## begin Text block
# Rutherford's view of Cromwell?



## RamistThomist (Dec 25, 2016)

I am certain he viewed him negatively, but I wonder if he viewed him negatively in an absolute sense? It's been a while since I have read Coffey's biography of Rutherford, but didn't Rutherford oppose the Resolutioners who sought to bring back the debauchee Charles II? That would have put Rutherford's personal analysis in line with Cromwell's.


----------



## NaphtaliPress (Dec 25, 2016)

I pulled Coffey out and they didn't think much of each other apparently; Cromwell called Rutherford a liar and Cromwell gets a mention in Survey of Spiritual Antichrist. There was a radical wing of Protestors who wanted to throw the war to the English (treason) but when that became apparent and made the Protestors even more odious to the Resolutioners even Patrick Gillespie had to throw the radicals under the bus. I suspect Rutherford was not in favor of the English invasion much like Durham who told Cromwell off to his face in a sermon when he made a surprise visit to Glasgow.
## end Text block
## begin Supplied records
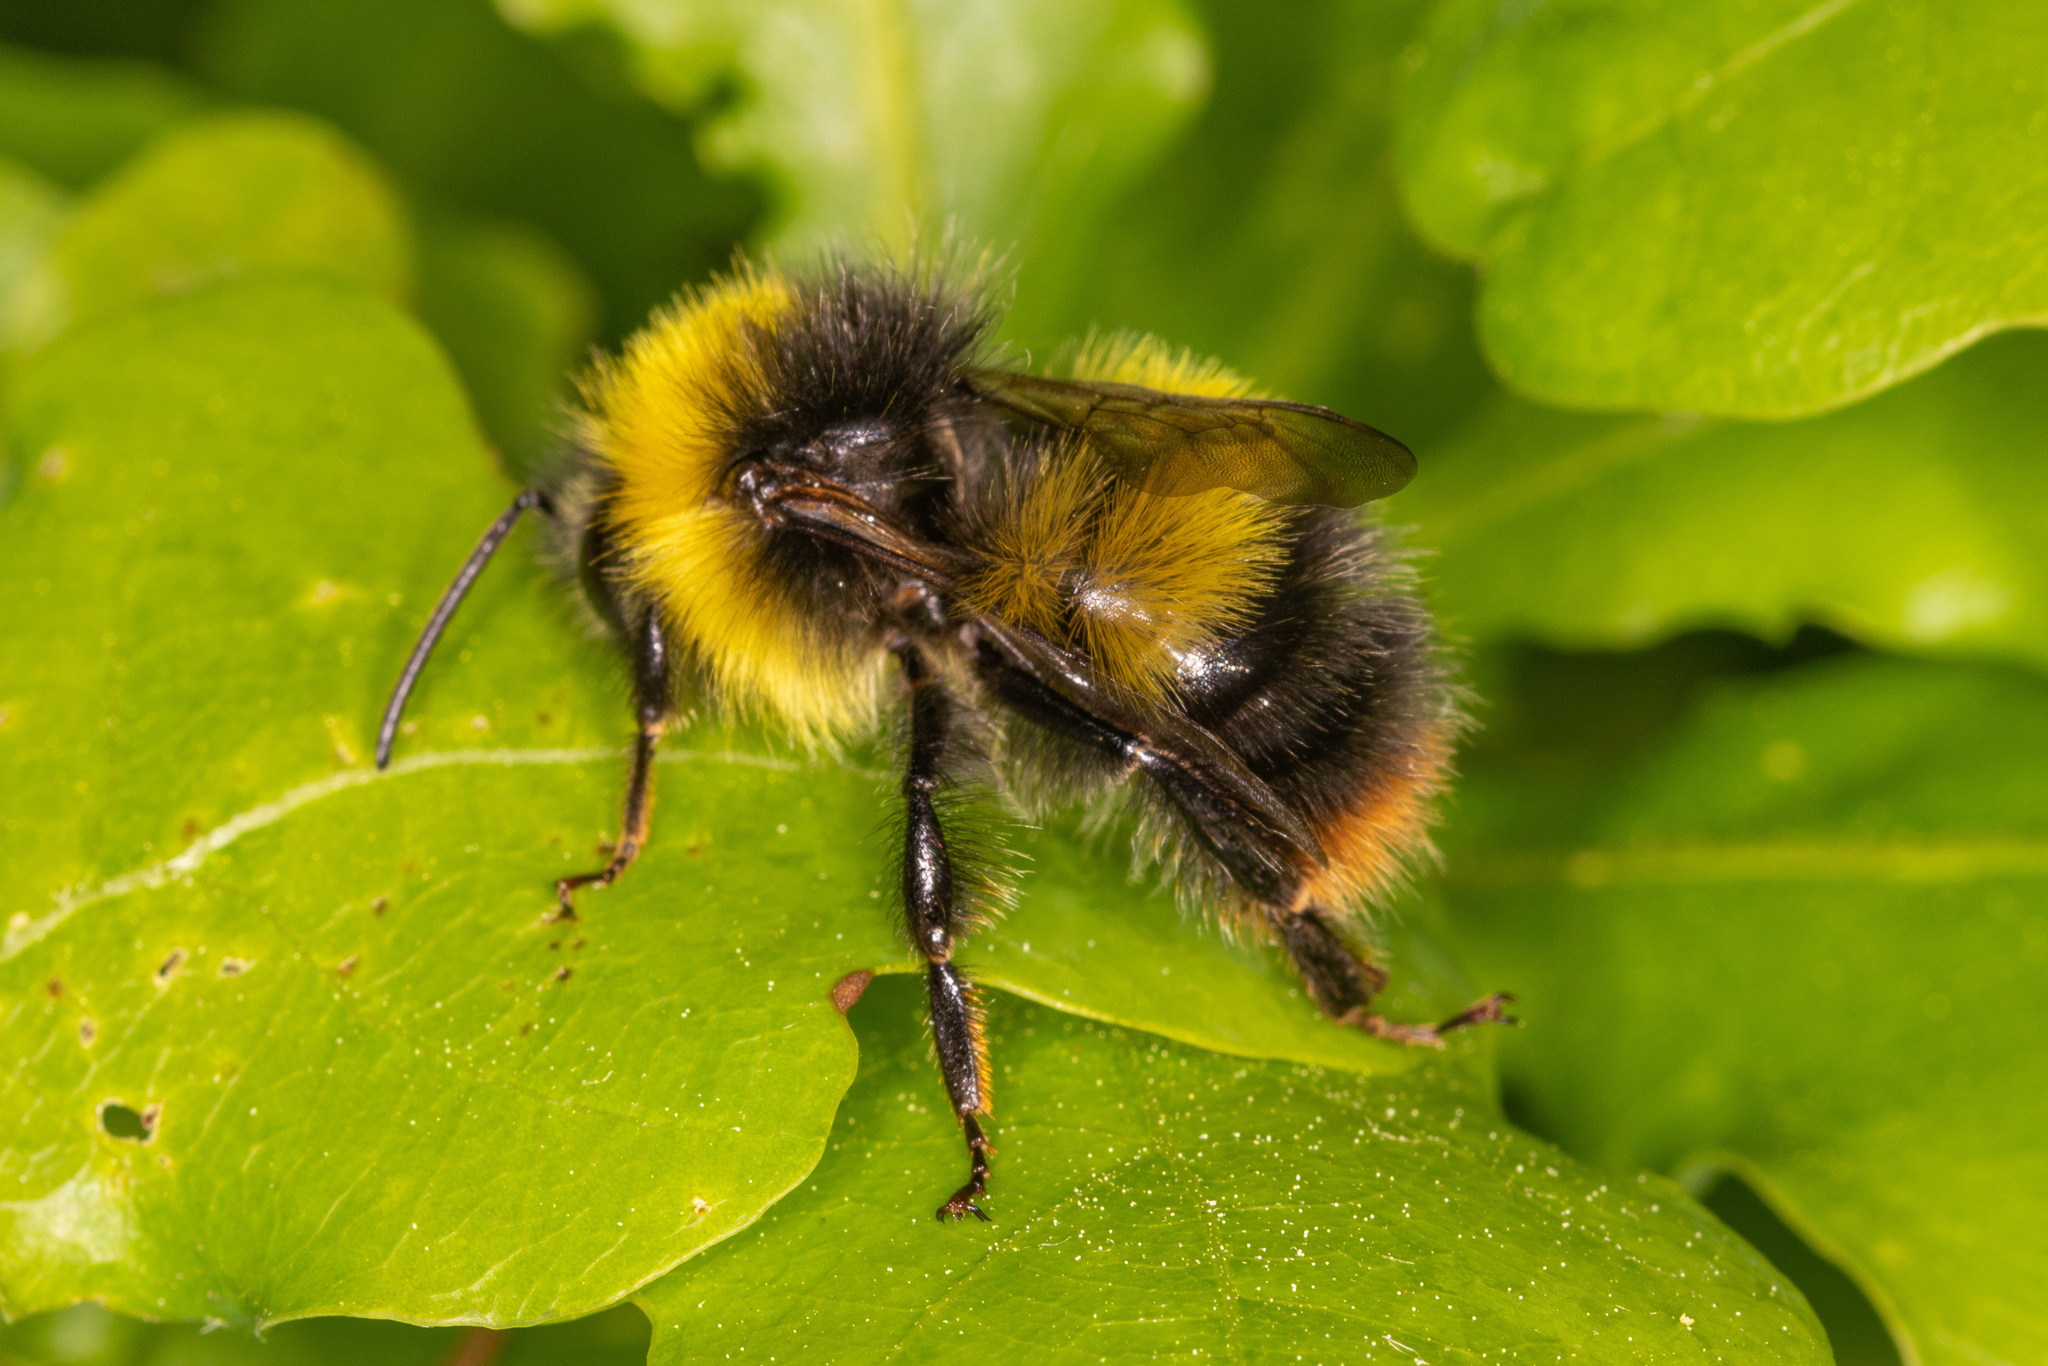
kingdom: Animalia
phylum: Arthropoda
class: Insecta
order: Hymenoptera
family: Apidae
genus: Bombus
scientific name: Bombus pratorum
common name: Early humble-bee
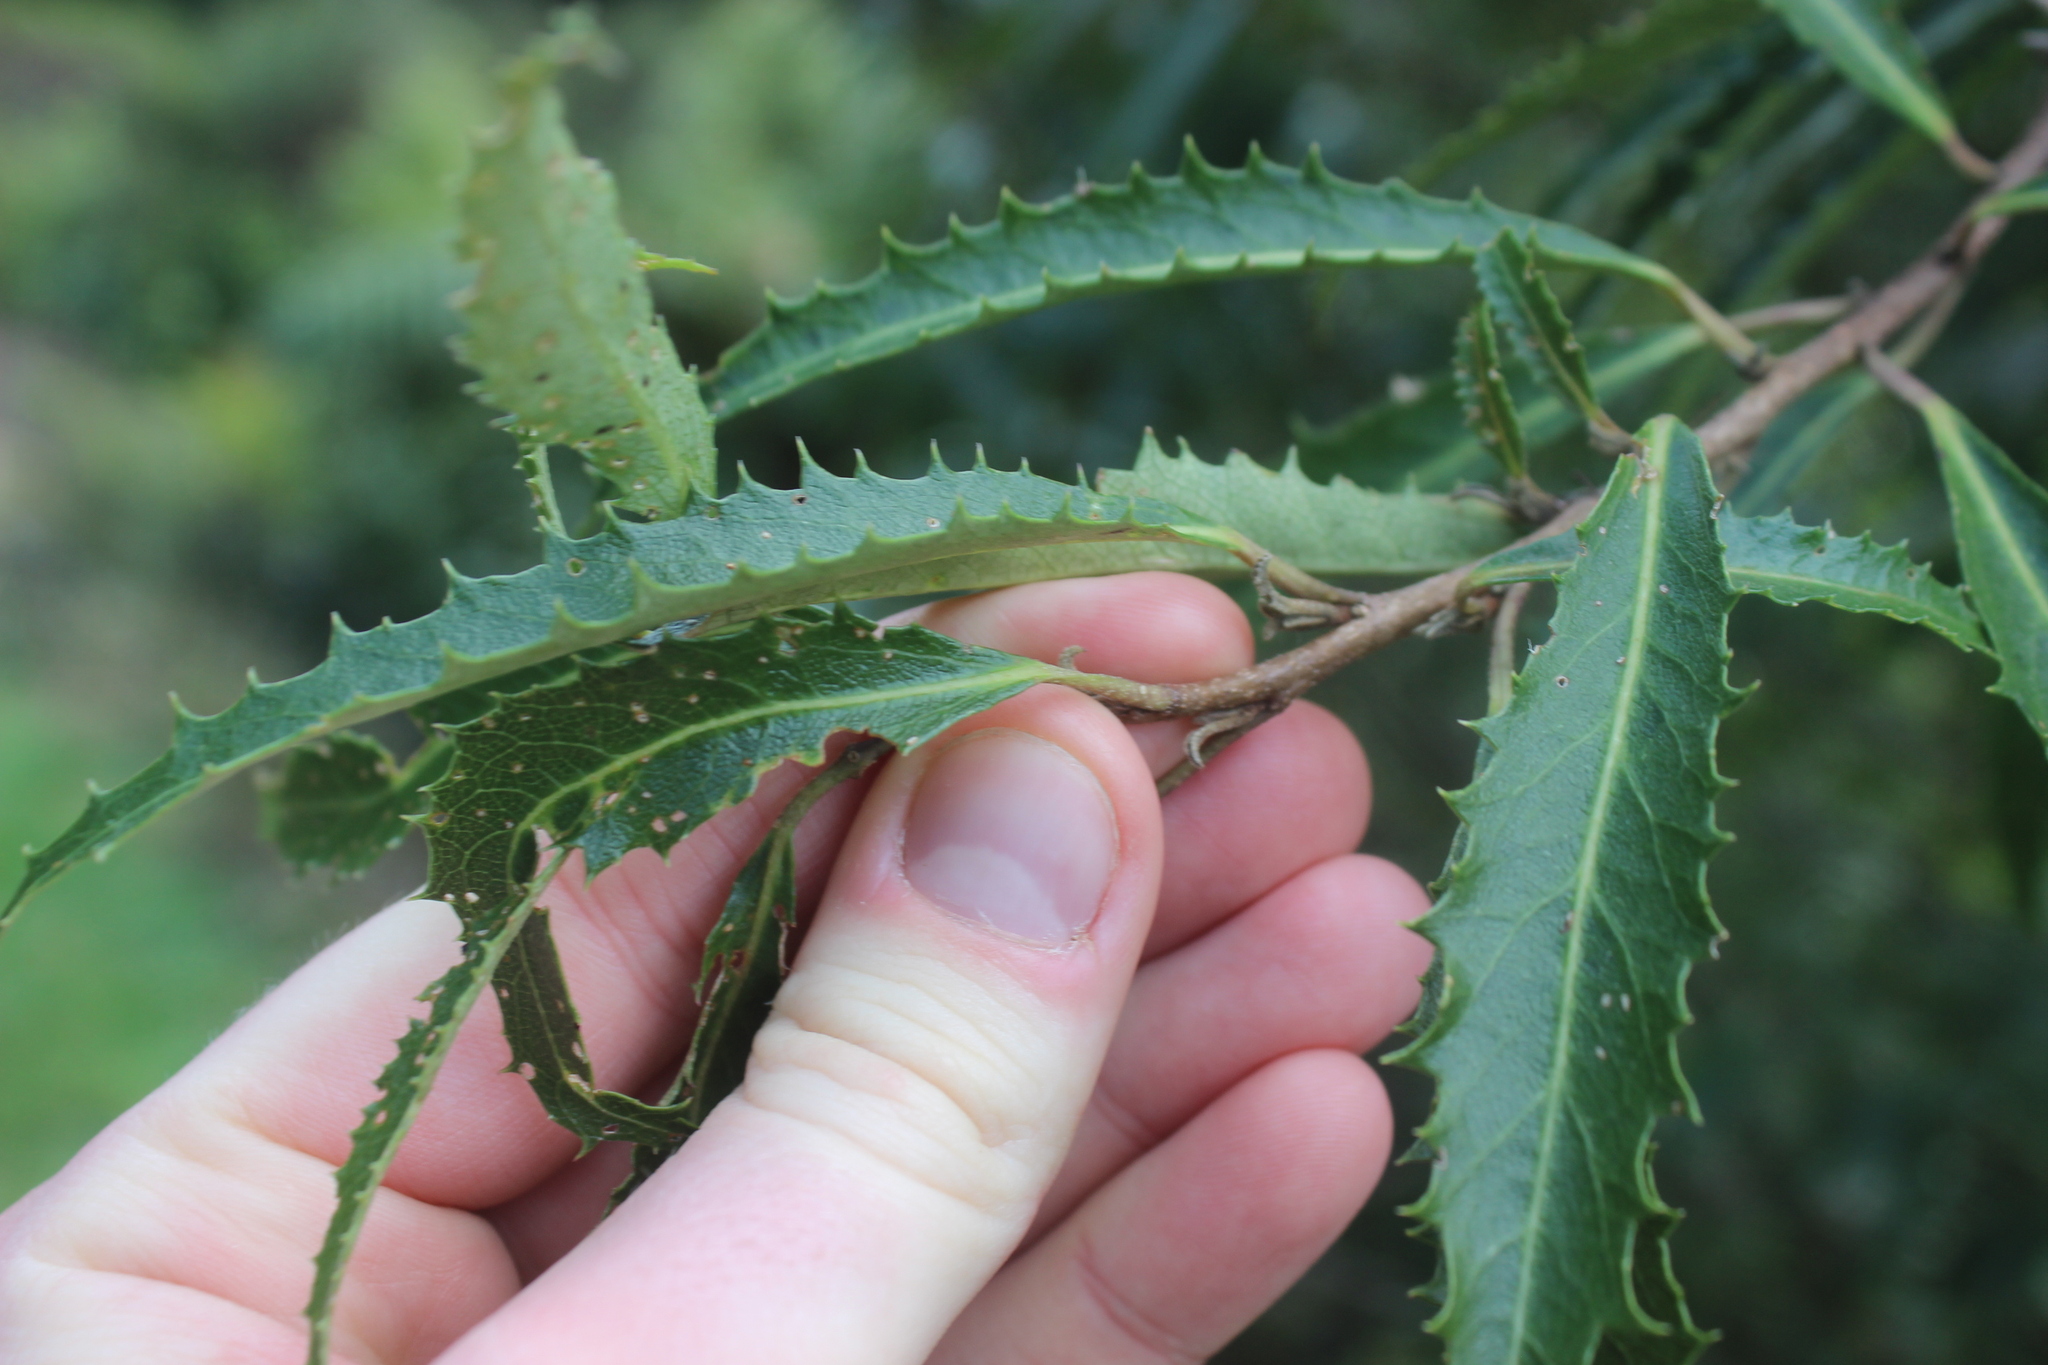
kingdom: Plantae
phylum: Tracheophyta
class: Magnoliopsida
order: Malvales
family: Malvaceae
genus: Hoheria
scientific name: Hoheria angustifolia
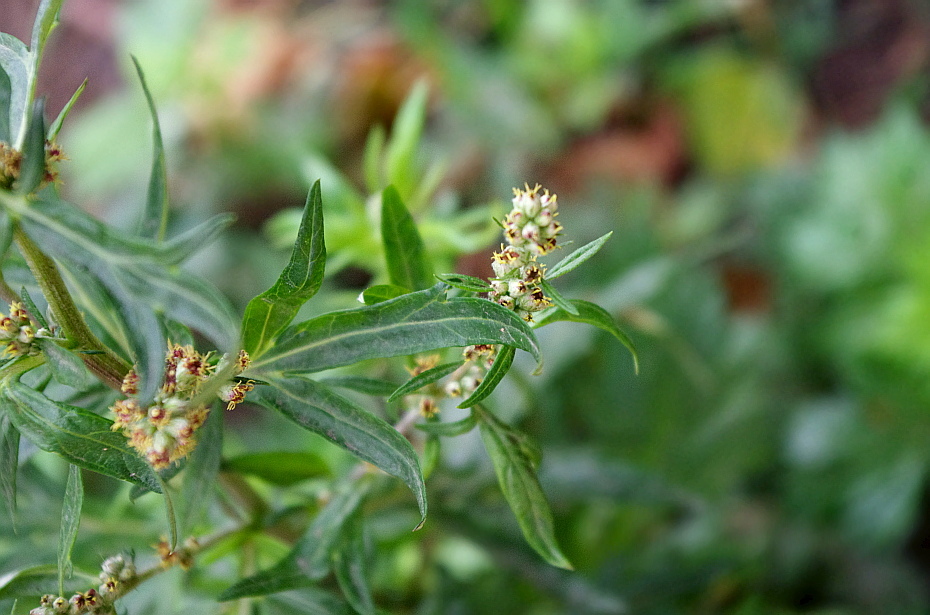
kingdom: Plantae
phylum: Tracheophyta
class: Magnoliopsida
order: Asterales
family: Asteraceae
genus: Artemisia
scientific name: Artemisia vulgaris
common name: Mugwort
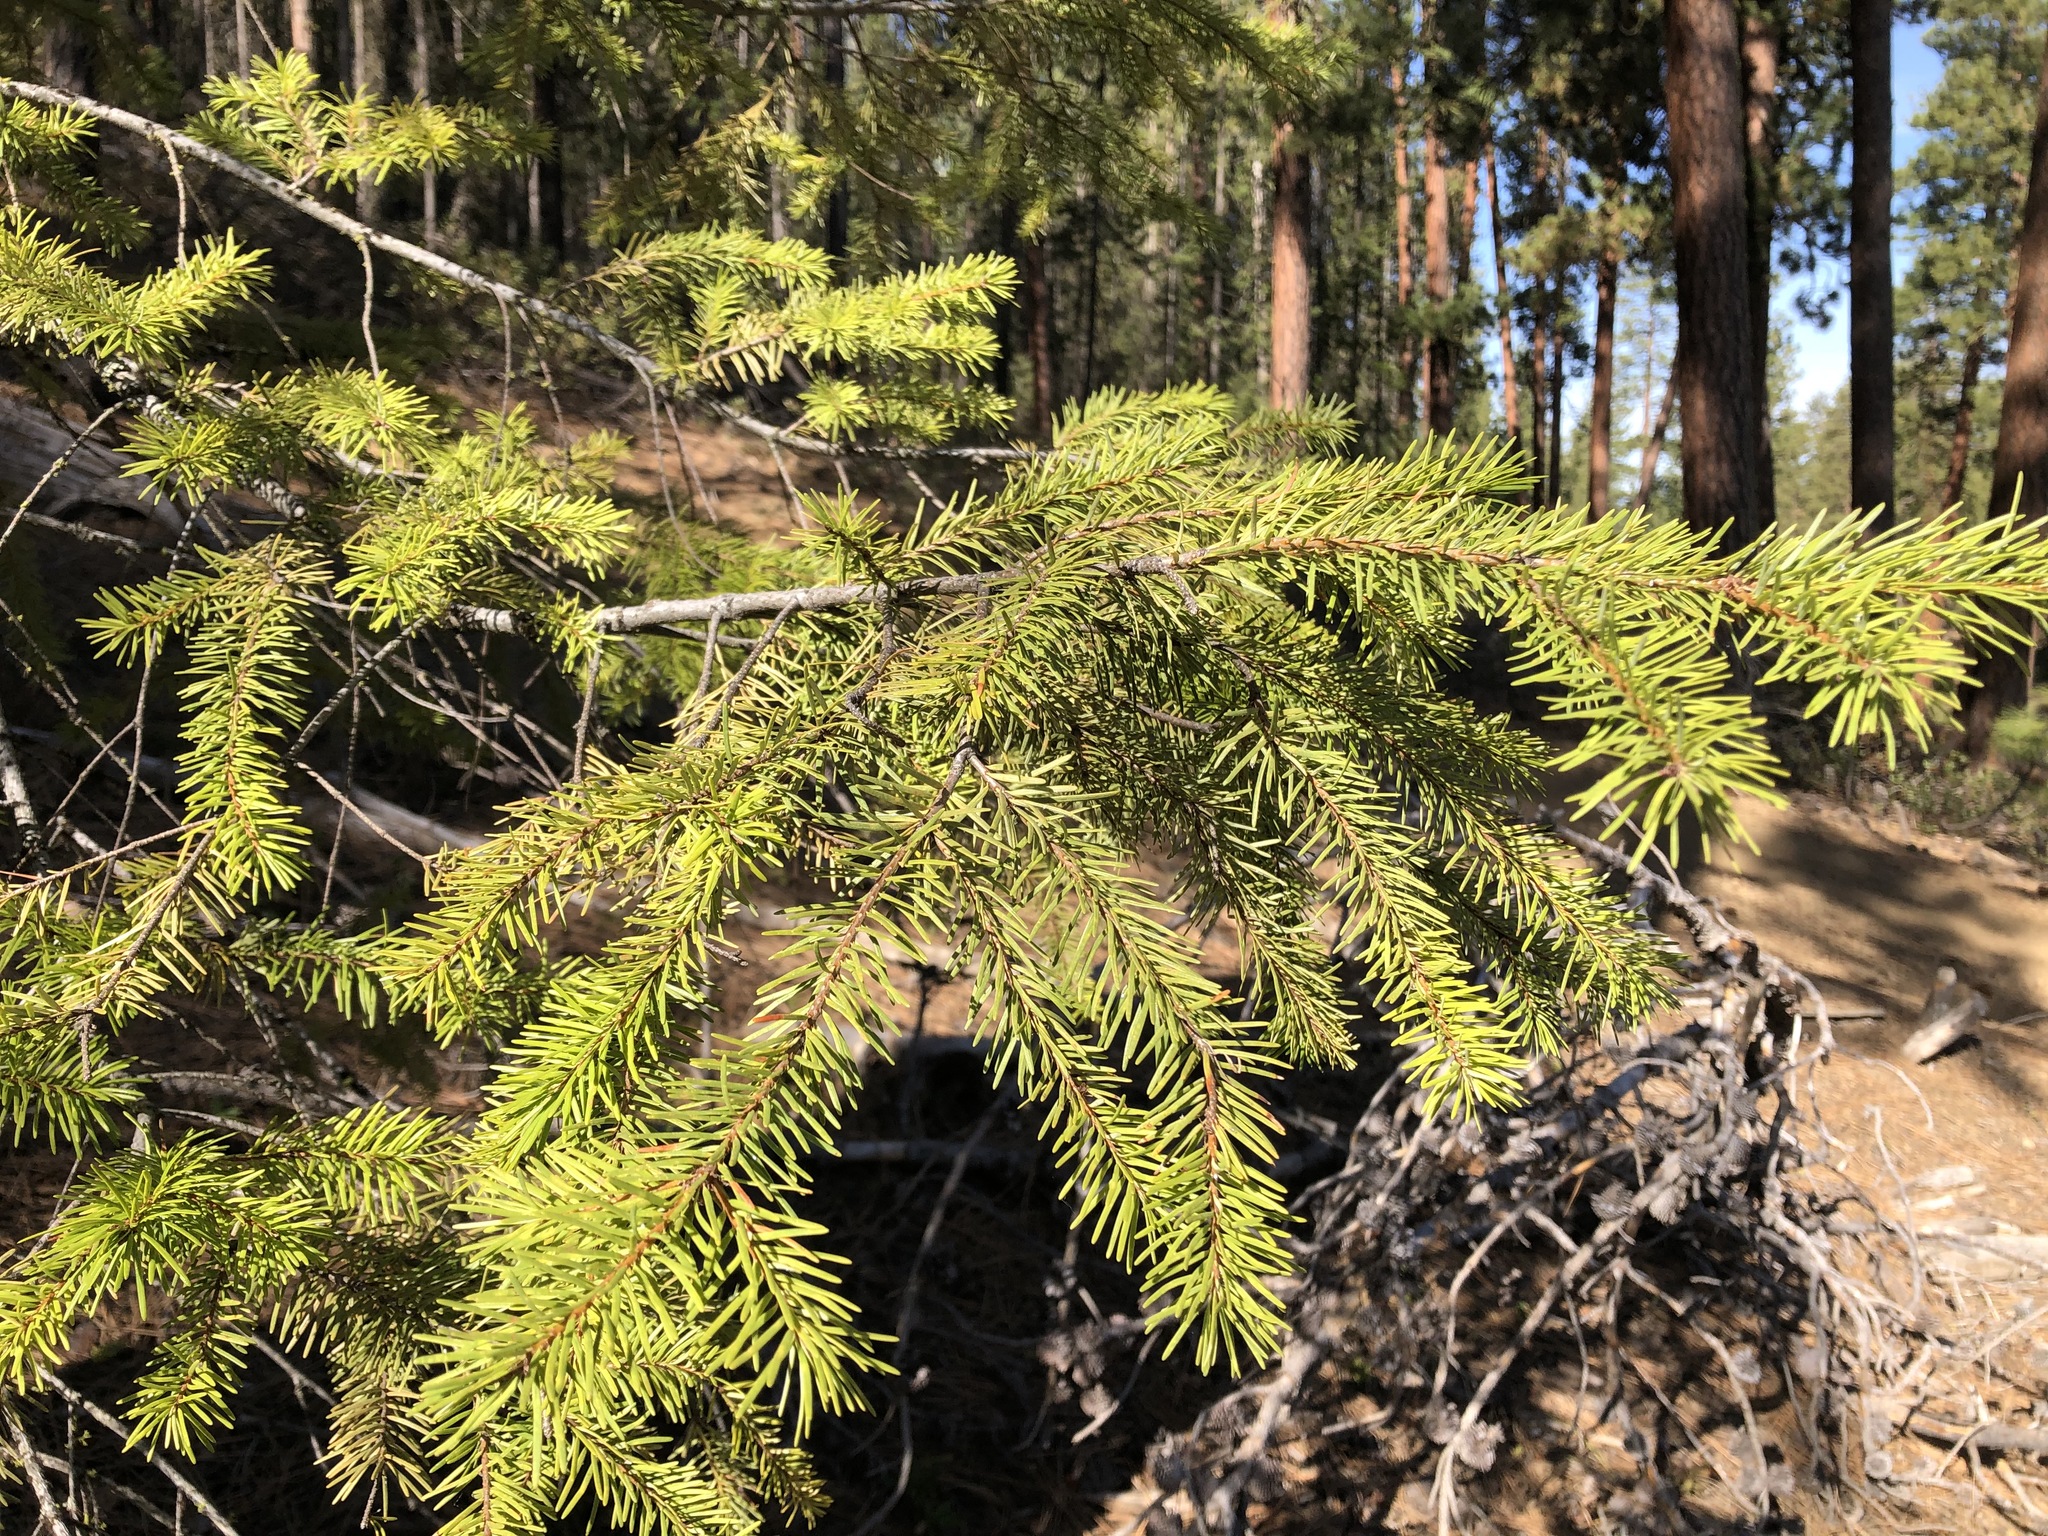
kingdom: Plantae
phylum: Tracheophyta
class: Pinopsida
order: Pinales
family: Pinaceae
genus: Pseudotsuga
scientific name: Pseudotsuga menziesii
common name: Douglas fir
## end Supplied records
In the forum thread on Rutherford's view of Cromwell, what did Cromwell call Rutherford?

A liar.